▸ EXTRACT:
SEATTLE— Environmental artist Buster Simpson was honored last week with the 2009 Public Art Network (PAN) Award presented by Americans for the Arts at its annual meeting.

The Public Art Network Award recognizes and honors innovative and creative contributions and commitment in the field of public art. "Buster Simpson has helped define contemporary and environmental public art," said Robert L. Lynch, chief executive of Americans for the Arts. “He is an accomplished artist and an exemplary leader in community arts. His innovation and dedication has been recognized regionally and nationally in the public art field.”

Simpson’s recent commissioned projects include "Whole Flow," a gray-water recycling fountain in Pasadena, Calif.; "Instrument Implement: Walla Walla Campanile," a work that provides audible responses to ecological data, in Walla Walla, Wash.; "Ice Blade," a sculpture that incorporates light and historical references in Richmond, British Columbia; "Parable," a "sculptural still-life" involving transport and industrial themes in Seattle; and "Tempe Light Rail Transit Bridge," which changes color in response to various environmental stimuli. "Beckoning Cistern," part of a nine-block high-density urban watershed project in Seattle, was selected for the Public Arts Network’s Year in Review in 2004.

▸ DATASET:
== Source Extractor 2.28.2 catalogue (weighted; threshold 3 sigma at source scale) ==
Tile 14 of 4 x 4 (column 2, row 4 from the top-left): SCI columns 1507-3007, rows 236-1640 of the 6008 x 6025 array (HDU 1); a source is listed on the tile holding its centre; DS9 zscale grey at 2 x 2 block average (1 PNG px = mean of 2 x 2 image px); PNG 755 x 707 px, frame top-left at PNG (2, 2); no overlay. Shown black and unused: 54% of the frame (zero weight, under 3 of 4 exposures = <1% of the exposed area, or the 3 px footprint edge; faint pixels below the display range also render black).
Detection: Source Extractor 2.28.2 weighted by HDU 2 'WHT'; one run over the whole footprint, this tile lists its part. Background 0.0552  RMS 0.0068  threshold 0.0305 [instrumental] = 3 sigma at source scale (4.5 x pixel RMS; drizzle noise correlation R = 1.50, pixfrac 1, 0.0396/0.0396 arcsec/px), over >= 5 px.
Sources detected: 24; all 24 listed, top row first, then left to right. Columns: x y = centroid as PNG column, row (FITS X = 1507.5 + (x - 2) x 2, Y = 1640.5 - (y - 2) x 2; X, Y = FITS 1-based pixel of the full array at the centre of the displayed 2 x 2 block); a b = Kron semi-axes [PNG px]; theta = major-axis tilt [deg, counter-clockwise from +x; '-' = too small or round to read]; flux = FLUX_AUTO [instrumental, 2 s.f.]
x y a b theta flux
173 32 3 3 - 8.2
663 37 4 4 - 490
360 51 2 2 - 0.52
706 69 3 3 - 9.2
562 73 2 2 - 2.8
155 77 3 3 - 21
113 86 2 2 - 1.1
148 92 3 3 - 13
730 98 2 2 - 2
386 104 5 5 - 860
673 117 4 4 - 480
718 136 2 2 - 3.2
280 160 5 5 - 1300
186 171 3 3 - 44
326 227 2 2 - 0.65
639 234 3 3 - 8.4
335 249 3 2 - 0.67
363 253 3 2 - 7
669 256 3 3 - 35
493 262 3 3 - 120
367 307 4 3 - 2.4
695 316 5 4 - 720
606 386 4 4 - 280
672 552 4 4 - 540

▸ PARTS OF THE EXERCISE:
(a) According to the article on Buster Simpson's award, which organization presented the 2009 Public Art Network Award?
(b) Name every work by Buster Simpson whose title appears in the article on Buster Simpson's award.
(c) Rewrite the article on Buster Simpson's award from "SEATTLE— Environmental artist" up to and including "its annual meeting.", with "last week" changed to "recently".
None of the tasks requires the entries.

▸ ANSWERS GIVEN:
(a) Americans for the Arts presented it at its annual meeting.

(b)
- "Whole Flow"
- "Instrument Implement: Walla Walla Campanile"
- "Ice Blade"
- "Parable"
- "Tempe Light Rail Transit Bridge"
- "Beckoning Cistern"

(c)
SEATTLE— Environmental artist Buster Simpson was honored recently with the 2009 Public Art Network (PAN) Award presented by Americans for the Arts at its annual meeting.